§ **EXCERPTED PASSAGE**
Object Based Attention

Although we can choose to attend to anything that happens at a given spatial location (i.e., the goal zone in a match of the FIFA World Cup), or to a specific feature (i.e., find the black uniforms in the playfield), we often focus on visual objects. The last alternative is especially sensible from an ecological point of view, given that most of our interactions with the world are precisely directed at objects (i.e., we grasp/eat/avoid/or-flee-from objects or we boo at them if they fail to score a goal). These alternatives for defining the units of selection are known respectively as spatial-based, feature-based and object-based attention (Serences et al., 2004).

The two-target test (TTT) was developed to identify which of these units are used in attention in a specific scenario. This test assumes that there should be little competition between two pieces of information arising within the same unit of attentional selection, in contrast to strong competition when these pieces originate from distinct units (Duncan, 1984; Kravitz and Behrmann, 2011). Thus, accuracy of reports about two targets have been compared when they belong to the same location/feature/object and when they do not. Note that TTT elegantly keeps several confounding factors other than attention (such as the number of perceptual decisions, working memory load, and response competition) constant across the focused/divided attention comparison.

Use of TTT has shown that under many circumstances object-based attention overrides spatial-based and feature-based mechanisms. For instance, it is easier to discriminate two features belonging to a single object than if they are split between two objects, even if these are spatially superimposed (Neisser and Becklen, 1975; Duncan, 1984). Most of the early work on object-based attention used stationary visual objects (with invariant features) as stimuli that were presented with abrupt onsets and offsets. However, in real life, objects move around and mutate in their proprieties (i.e., soccer players run around the field and can collapse).

In order to conceptualize these dynamic traits, Kahneman et al. (1992), proposed the concept of object-files as mid-level visual representations that would bind the present state of an object to its preceding history, thus “integrating visual information across time to represent a unitary object moving or changing within an ongoing perceptual experience” (Treisman, 1992). These temporary representations also would bind together different features. Only a limited number of object-files can be handled by attention at the same time (Scholl, 2007), consistent with the biased competition model (Desimone and Duncan, 1995), in which attentional competition implies mutual inhibition of object representations.

§ **TASK INSTRUCTIONS**
(a) Decide whether each statement below agrees with the passage on object-based attention, answering yes or no and quoting the deciding words of the passage: (i) The two-target test assumes strong competition between two pieces of information that arise within the same unit of attentional selection. (ii) Most early work on object-based attention used stationary visual objects as stimuli. (iii) Attention can handle an unlimited number of object-files at the same time.
(b) From the entries, extract the lines beginning with the line containing "فلم يكن فيه مجلس، ثم جاء عثمان فقلت: كما أنت" and continuing through the line containing "قيل لأسامة: ألا", both included, and reproduce them unchanged.

Extracted page text data
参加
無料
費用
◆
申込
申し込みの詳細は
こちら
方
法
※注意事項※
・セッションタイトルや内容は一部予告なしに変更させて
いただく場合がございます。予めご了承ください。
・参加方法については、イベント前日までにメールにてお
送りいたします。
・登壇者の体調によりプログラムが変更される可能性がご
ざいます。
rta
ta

* * *

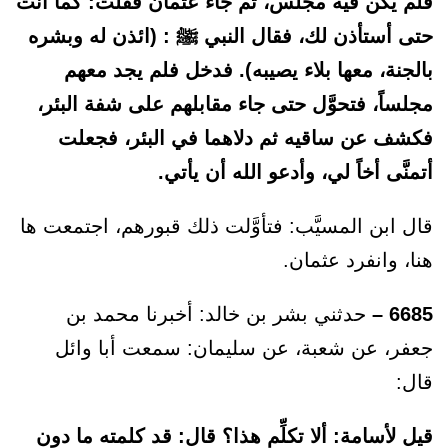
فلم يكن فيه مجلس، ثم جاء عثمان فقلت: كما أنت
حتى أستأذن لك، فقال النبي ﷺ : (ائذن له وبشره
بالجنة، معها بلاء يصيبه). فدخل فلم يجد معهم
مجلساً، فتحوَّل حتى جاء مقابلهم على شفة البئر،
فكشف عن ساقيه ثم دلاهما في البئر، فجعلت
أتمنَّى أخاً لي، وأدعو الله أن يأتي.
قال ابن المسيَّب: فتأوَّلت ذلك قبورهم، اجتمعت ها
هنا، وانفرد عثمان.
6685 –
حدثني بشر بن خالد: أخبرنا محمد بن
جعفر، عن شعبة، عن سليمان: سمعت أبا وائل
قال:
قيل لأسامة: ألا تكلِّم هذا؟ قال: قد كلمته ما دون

...

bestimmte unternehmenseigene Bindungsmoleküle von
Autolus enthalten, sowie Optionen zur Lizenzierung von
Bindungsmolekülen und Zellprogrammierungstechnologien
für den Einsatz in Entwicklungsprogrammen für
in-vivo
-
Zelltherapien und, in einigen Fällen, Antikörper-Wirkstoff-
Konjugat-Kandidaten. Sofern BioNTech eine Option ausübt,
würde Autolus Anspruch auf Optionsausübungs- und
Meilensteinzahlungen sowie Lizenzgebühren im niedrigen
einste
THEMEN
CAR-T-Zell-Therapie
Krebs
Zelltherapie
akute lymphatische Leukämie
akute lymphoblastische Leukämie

§ **RESPONSES PER TASK**
(a)
(i) No: "there should be little competition between two pieces of information arising within the same unit of attentional selection"
(ii) Yes: "Most of the early work on object-based attention used stationary visual objects (with invariant features) as stimuli"
(iii) No: "Only a limited number of object-files can be handled by attention at the same time"

(b)
فلم يكن فيه مجلس، ثم جاء عثمان فقلت: كما أنت
حتى أستأذن لك، فقال النبي ﷺ : (ائذن له وبشره
بالجنة، معها بلاء يصيبه). فدخل فلم يجد معهم
مجلساً، فتحوَّل حتى جاء مقابلهم على شفة البئر،
فكشف عن ساقيه ثم دلاهما في البئر، فجعلت
أتمنَّى أخاً لي، وأدعو الله أن يأتي.
قال ابن المسيَّب: فتأوَّلت ذلك قبورهم، اجتمعت ها
هنا، وانفرد عثمان.
6685 –
حدثني بشر بن خالد: أخبرنا محمد بن
جعفر، عن شعبة، عن سليمان: سمعت أبا وائل
قال:
قيل لأسامة: ألا تكلِّم هذا؟ قال: قد كلمته ما دون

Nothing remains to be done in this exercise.